Benedict XVI: In nature, man rediscovers himself

For Pope Benedict XVI, it is vital to immerse oneself in nature, especially for “those who dwell in cities where the often frenzied pace of life leaves little room for silence and reflection.”

During the Angelus on July 17, 2005, in Les Combes, in the Aosta Valley mountains in northern Italy, he highlighted “the need to be physically and mentally replenished” through a “relaxing contact with nature.”

“Moreover, holidays are days on which we can give even more time to prayer, reading and meditation on the profound meaning of life in the peaceful context of our own family and loved ones,” he added.

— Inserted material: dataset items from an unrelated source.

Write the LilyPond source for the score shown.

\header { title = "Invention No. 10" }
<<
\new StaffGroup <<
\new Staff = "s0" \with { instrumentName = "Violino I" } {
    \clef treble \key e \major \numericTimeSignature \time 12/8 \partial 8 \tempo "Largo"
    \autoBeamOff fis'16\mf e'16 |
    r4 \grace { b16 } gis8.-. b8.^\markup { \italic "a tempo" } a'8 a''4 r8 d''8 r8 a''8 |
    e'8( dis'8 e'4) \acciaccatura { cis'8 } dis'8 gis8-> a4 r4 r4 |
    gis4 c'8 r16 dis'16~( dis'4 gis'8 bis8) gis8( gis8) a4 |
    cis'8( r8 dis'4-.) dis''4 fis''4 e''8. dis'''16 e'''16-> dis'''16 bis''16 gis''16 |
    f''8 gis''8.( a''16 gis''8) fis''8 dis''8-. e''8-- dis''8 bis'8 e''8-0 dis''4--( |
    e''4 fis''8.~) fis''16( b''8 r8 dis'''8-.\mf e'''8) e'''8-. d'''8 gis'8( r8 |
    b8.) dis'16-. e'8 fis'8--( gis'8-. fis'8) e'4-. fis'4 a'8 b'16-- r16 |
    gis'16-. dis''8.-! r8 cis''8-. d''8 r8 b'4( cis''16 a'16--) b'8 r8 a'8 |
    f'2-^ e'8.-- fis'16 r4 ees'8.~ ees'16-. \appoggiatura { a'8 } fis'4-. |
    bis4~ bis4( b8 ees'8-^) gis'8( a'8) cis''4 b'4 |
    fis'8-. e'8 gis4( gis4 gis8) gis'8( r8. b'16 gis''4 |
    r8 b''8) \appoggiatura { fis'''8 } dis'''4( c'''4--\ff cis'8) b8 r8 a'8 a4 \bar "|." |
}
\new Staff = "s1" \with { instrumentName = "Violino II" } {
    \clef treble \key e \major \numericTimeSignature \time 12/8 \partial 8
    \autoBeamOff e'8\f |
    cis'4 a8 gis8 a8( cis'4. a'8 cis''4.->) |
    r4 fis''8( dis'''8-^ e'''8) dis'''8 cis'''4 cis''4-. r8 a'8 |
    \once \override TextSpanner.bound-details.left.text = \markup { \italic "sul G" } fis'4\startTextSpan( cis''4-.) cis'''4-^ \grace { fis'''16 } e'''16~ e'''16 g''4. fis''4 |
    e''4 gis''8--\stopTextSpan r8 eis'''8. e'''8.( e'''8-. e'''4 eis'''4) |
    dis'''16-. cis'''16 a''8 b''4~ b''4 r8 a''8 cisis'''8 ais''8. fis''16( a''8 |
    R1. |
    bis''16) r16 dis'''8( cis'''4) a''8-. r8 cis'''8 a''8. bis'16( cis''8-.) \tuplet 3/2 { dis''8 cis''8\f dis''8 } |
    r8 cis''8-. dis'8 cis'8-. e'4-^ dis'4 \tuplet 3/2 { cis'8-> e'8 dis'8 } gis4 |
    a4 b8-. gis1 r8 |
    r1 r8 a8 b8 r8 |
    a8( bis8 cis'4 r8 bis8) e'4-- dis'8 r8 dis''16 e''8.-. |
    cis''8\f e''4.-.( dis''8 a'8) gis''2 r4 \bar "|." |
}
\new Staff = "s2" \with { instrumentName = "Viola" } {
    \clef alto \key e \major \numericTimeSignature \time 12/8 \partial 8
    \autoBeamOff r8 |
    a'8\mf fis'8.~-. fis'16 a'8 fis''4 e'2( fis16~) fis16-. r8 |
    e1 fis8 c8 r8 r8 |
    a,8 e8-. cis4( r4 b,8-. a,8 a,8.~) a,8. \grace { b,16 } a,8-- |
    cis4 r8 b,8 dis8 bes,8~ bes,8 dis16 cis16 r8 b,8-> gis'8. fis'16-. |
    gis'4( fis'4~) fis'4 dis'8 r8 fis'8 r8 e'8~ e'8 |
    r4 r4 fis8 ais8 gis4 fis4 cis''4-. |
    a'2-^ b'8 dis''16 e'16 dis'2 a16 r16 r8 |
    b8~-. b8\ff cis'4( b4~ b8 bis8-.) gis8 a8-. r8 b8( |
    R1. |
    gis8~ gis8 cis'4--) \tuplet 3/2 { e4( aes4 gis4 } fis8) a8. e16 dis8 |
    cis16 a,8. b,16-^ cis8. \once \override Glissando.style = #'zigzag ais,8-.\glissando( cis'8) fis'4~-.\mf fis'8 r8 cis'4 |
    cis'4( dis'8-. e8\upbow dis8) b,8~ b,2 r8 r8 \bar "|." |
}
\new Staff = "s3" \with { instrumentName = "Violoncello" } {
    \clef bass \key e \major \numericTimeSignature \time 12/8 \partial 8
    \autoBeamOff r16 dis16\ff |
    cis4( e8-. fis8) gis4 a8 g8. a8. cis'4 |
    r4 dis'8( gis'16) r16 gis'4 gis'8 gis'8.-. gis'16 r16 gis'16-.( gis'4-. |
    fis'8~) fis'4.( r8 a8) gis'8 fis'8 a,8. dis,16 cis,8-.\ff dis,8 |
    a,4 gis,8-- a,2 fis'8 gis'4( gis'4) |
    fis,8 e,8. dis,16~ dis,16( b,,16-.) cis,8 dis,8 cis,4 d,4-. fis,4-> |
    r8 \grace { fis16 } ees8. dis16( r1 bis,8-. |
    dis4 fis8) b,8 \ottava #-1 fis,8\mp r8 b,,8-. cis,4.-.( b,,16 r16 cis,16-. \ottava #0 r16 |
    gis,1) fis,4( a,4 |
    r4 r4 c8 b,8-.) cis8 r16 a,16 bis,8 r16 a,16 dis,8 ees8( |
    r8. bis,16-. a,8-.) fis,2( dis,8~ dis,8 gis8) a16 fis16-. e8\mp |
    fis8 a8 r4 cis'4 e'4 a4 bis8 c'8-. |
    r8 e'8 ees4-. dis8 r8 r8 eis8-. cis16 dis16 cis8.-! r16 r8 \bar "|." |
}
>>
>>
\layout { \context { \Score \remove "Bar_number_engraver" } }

Benedict XVI in the Aosta Valley in 2006 (L’OSSERVATORE ROMANO)

Looking at “the stirring views of nature, a marvellous ‘book’ within the reach of everyone, adults or children,” people can “rediscover their proper dimension.”

“They recognize that they are creatures but at the same time unique, ‘capable of God’, since they are inwardly open to the Infinite,” Pope Benedict XVI explained.

Francis: Deepening one’s spiritual journey through vacations

At the Angelus on August 6, 2017, Pope Francis emphasized that holidays can also be a good time to deepen one’s spiritual journey, even while traveling between tourist destinations.

“Summer season is a providential time to cultivate our task of seeking and encountering the Lord,” he underlined. In this “period of rest and disengagement from daily activities, we can reinforce our strengths of body and soul.”

He also encouraged the faithful to entrust their holidays to the Virgin Mary, so she can help them “be in harmony with the Word of God, so that Christ may become light and lodestar throughout our life.”

He especially urged all to entrust to her “the summer of those who cannot go on holiday due to impediments of age, to reasons of health or of work, to economic restrictions or other problems, so that it may be a time of eased tension, gladdened by the presence of friends and of happy moments.”